城镇化是发展结果而非动力
2013-12-29陈志武
城镇化可以由政策驱动,也可以由市场驱动,而这两种驱动方式,会对地区城镇化发展结果起到决定性作用。
以新德里为例,它的主要街道都十分宽阔、建筑十分宏伟,这是在权力主导下发展出的城市特征。但这对于商业而言,不一定是多好的选择,因为这种形式的城镇化带来的交易成本太高,不利于市场化发展。
另一类是市场交易催生出的比较符合商业形态的城镇化,就像苏州,哪怕是最大的街道也不一定有多宽,建筑物之间也相对比较紧密,这种形态下,商业成本相对较低。佛罗伦萨、威尼斯的发展模式正是如此,这些城市的市场交易都十分发达。
当我们在重新讨论,是否应该将新的城镇化发展作为以后中国经济增长的源动力时,必须要思考,城镇化究竟是结果还是起因?答案可想而知,城镇化必然是发展的结果,而并非经济发展的源动力。那么,如果一味的通过权力、政策主导来推动城镇化发展,虽然短期结果很好看、很宏伟,但是长久而言,我们恐怕会看到更多的鄂尔多斯“鬼城”,会看到更多的发展弊端。
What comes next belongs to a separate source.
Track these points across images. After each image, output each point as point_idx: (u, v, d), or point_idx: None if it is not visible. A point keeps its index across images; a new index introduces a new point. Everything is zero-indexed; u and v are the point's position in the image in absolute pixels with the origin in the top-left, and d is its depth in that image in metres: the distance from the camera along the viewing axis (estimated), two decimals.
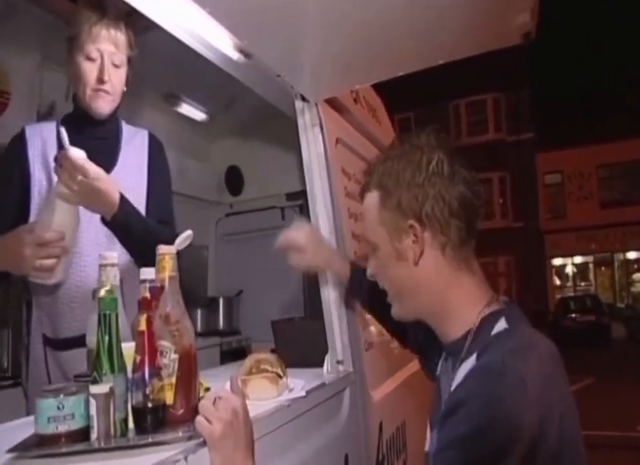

这也可以通过农村的发展形态来诠释这种观点。农村最自然的形态,是分散的住房遍布在各个农田边上,因为农民的居所与农田挨得很近,他们每天早上一出门便可以下地干活,运肥料也不需要走很远,这样可以大大节省劳动时间和成本。
但是,一旦这种自然形态遭到破坏,最低交易成本被打破,将农民聚集到一起,安排他们整齐划一的居住和生活,最终的结果将是,农民不仅需要为居住的房子缴纳租金甚至购置房产,他们的子孙后代也会像他们一样,每天下地劳作都需要多走几公里,生产成本提高,随之而来的可能还有城市病的“农村化”。
这种城镇化的形态与交易成本的降低是相悖的,也是我们在长久发展中必须考虑的问题,不能为了短暂的GDP增长而强迫农民放弃他们祖祖辈辈生活的家园。
这样的例子还有户籍制度。当时为了限制人口流动、加强社会管理以及其他的经济目的而推出户籍制度,但现在来看,户籍制度导致政策层面的选择空间越来越窄,给整个社会带来诸多不平等,特别让农民及其后代遭受着方方面面权利和机会的不均等,不利于长远发展。所以,在定义城镇化以及其他一些政策的时候,应该听取不同的意见,要把短期的、中期的、长期的以及各个方面的后果和代价都考虑进来。
从操作上来讲,把农民都从自己的宅基地上迁出来,一旦这种模式出现问题,再想回到过去会变得异常困难。所以,中国自上而下推动的城镇化,在运用政策时应该稍微谨慎一些,对行政权力的运用也应该更慎重,否则不光是城镇化会走弯路,环境危机、污染危机、经济结构危机也将很难避免。
现阶段与城镇化相关的改革方向,应该是对政府的权力进行更多制约,把权力更好地关进笼子,虽然依然会产生观念上、生活方式上的城镇化问题,但并不会那么难处理。当把中国公民的权利和机会都变得平等,而不是走独木桥的时候,城镇化便水到渠成了。